В этом контексте уместно напомнить о сопернике Ришелье Фердинанде II, императоре Священной Римской империи, который, подобно русским самодержцам, представлял себе свою миссию как исполнение воли Господней. Его советник иезуит Ламормаини утверждал: «Фальшивую и продажную политику, столь распространенную в нынешние времена, император, в своей мудрости, осудил с самого начала. Он полагал, что с теми, кто придерживается подобной политики, нельзя иметь дело, ибо они провозглашают ложь и злоупотребляют именем Божьим, дурно обращаясь с религией. Было бы величайшим безумием пытаться укрепить королевство, дарованное одним лишь Господом, средствами, для Господа ненавистными»[xxx]. Не случайно подобное отношение к французской модели дипломатии не способствовало развитию собственной дипломатической службы в ее современном понимании. Такая служба появилась в империи Габсбургов лишь к началу XIX века.

 

В России лишь с приходом Петра I утверждает себя концепция дипломатии как системы взаимоотношений между суверенными государствами, основанной на взаимном обмене постоянными дипломатическими представителями, воплощающими суверенитет своего правителя. И происходит это в силу той причины, что Петр I радикально прежде всего реформировал саму систему государственной власти, претворяя в жизнь принципы секуляризации государственного устройства.

Во многом по примеру протестантских государств, Петр упразднил институт патриарха, сам стал главой церкви и подчинил ее государственному Синоду. По сути дела, эта реформа ознаменовала собой бесповоротную ликвидацию византийской «симфонии». Утверждение своего абсолютного суверенитета позволило Петру целиком и полностью принять на вооружение европейскую концепцию дипломатической системы. Неспроста именно в правление Петра I в 1717 г. выходит в свет трактат известного петровского дипломата П.П. Шафирова «Рассуждение, какие законные причины Е.В. Петр Великий к начатию войны против короля Карла XII Шведского в 1700 г. имел». Это первое русское сочинение по международному праву вполне вписывается в круг идей Гуго Гроция, основоположника светского международного права.
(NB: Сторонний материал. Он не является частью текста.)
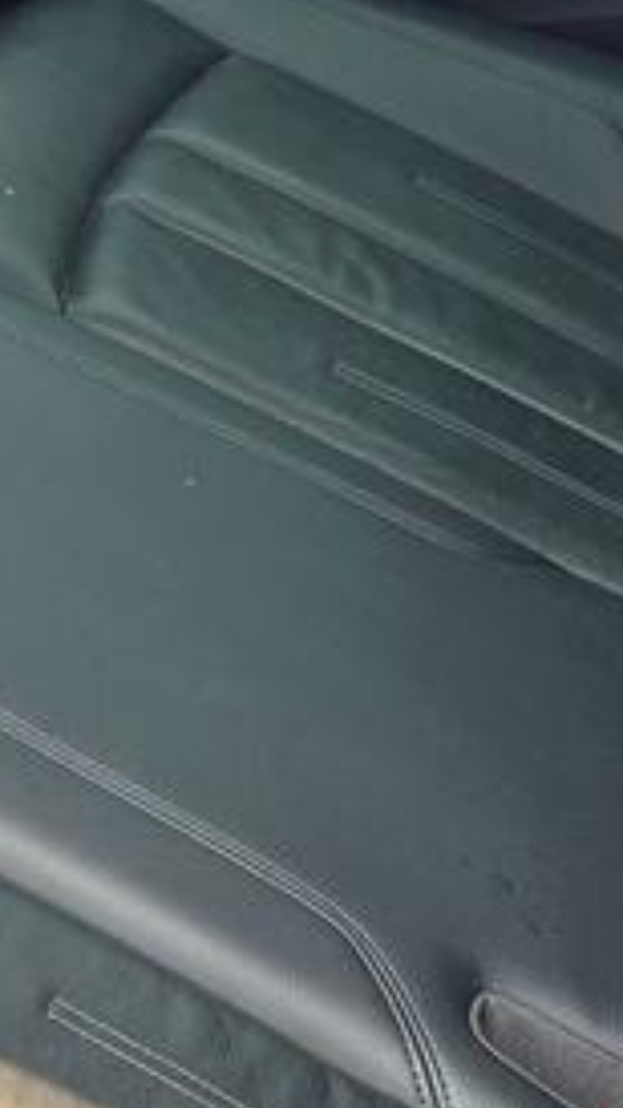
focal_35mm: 117
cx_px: -372
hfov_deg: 10.0
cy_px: 324
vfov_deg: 18.2
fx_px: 3438
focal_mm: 6.3
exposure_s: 1/120
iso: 25
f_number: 1.7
Новая концепция дипломатии потребовала установления дипломатических отношений со всеми суверенными странами. При Петре I на смену старинному Посольскому приказу приходит созданная по шведскому образцу Коллегия иностранных дел. При нем же вводится европейский протокол, перенимается европейская система рангирования дипломатов, а российские послы становятся непременными членами европейского дипломатического корпуса. Реформа дипломатической службы включила Россию в европейскую дипломатическую систему, что способствовало превращению империи в значимый фактор европейского равновесия, определенного позже известным французским историком XIX в. А. Дебидуром как “такое состояние моральных и материальных сил, которое на всем пространстве от Уральских гор до Атлантического океана и от Ледовитого океана до Средиземного моря, так или иначе, обеспечивает уважение к существующим договорам, к установленному ими территориальному размежеванию и санкционированным ими политическим нравам. Это такой порядок, при котором все государства сдерживают друг друга, чтобы ни одно из них не могло силой навязать другим свою гегемонию или подчинить их своему господству”[xxxi] .

Таким образом, сравнение процессов становления европейской и российской профессиональных дипломатических служб приводит нас к выводу, что отличие российской допетровской дипломатии от западной проявляется отнюдь не в мнимом несовершенстве и непрофессионализме отечественной дипломатической службы, а в том, что допетровская дипломатия и перенятая Петром I европейская дипломатическая система являются производными различных идеологических моделей государственного устройства и различного типа систем международных отношений.